- **Exercise prompt**:
Rewrite all of the listing below with "Brazaletes" in place of "Pulseras" everywhere it occurs, keeping every other line unchanged. Leave the pictures out.

- **Records**:
****

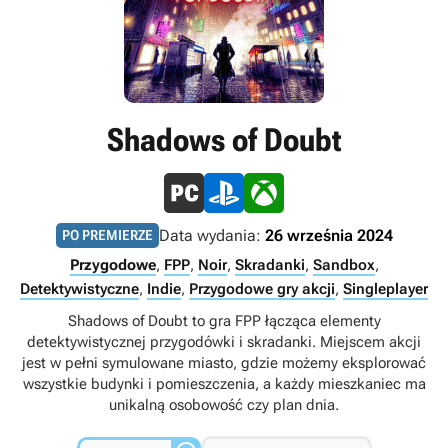
Shadows of Doubt
Data wydania:
26 września 2024
PO PREMIERZE
Przygodowe
,
FPP
,
Noir
,
Skradanki
,
Sandbox
,
Detektywistyczne
,
Indie
,
Przygodowe gry akcji
,
Singleplayer
Shadows of Doubt to gra FPP łącząca elementy
detektywistycznej przygodówki i skradanki. Miejscem akcji
jest w pełni symulowane miasto, gdzie możemy eksplorować
wszystkie budynki i pomieszczenia, a każdy mieszkaniec ma
unikalną osobowość czy plan dnia.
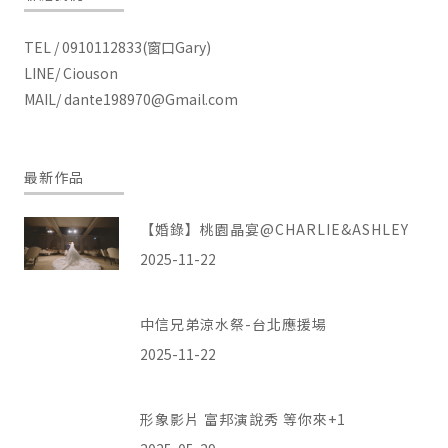
TEL / 0910112833(窗口Gary)
LINE/ Ciouson
MAIL/
dante198970@Gmail.com
最新作品
【婚錄】桃園晶宴@CHARLIE&ASHLEY
2025-11-22
中信兄弟涼水祭-台北應援場
2025-11-22
形象影片 富邦演說秀 等你來+1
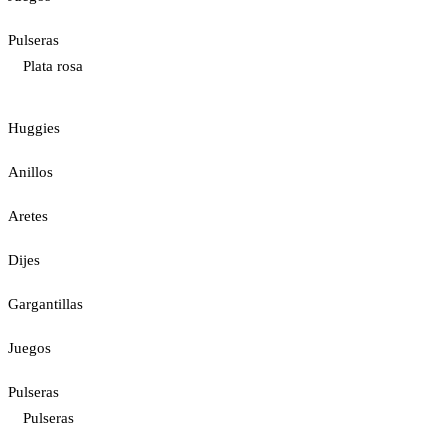
Pulseras
Plata rosa
Huggies
Anillos
Aretes
Dijes
Gargantillas
Juegos
Pulseras
Pulseras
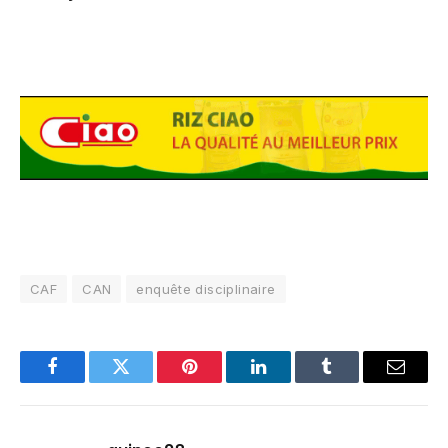
CAF
CAN
enquête disciplinaire
Facebook
Twitter
Pinterest
LinkedIn
Tumblr
Email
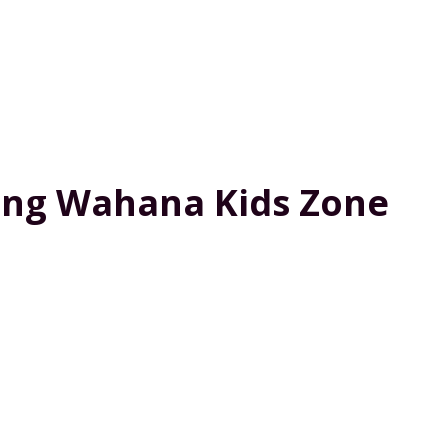
ing Wahana Kids Zone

****

- **Solution**:
Shadows of Doubt
Data wydania:
26 września 2024
PO PREMIERZE
Przygodowe
,
FPP
,
Noir
,
Skradanki
,
Sandbox
,
Detektywistyczne
,
Indie
,
Przygodowe gry akcji
,
Singleplayer
Shadows of Doubt to gra FPP łącząca elementy
detektywistycznej przygodówki i skradanki. Miejscem akcji
jest w pełni symulowane miasto, gdzie możemy eksplorować
wszystkie budynki i pomieszczenia, a każdy mieszkaniec ma
unikalną osobowość czy plan dnia.
TEL / 0910112833(窗口Gary)
LINE/ Ciouson
MAIL/
dante198970@Gmail.com
最新作品
【婚錄】桃園晶宴@CHARLIE&ASHLEY
2025-11-22
中信兄弟涼水祭-台北應援場
2025-11-22
形象影片 富邦演說秀 等你來+1
Brazaletes
Plata rosa
Huggies
Anillos
Aretes
Dijes
Gargantillas
Juegos
Brazaletes
Brazaletes
CAF
CAN
enquête disciplinaire
Facebook
Twitter
Pinterest
LinkedIn
Tumblr
Email
ing Wahana Kids Zone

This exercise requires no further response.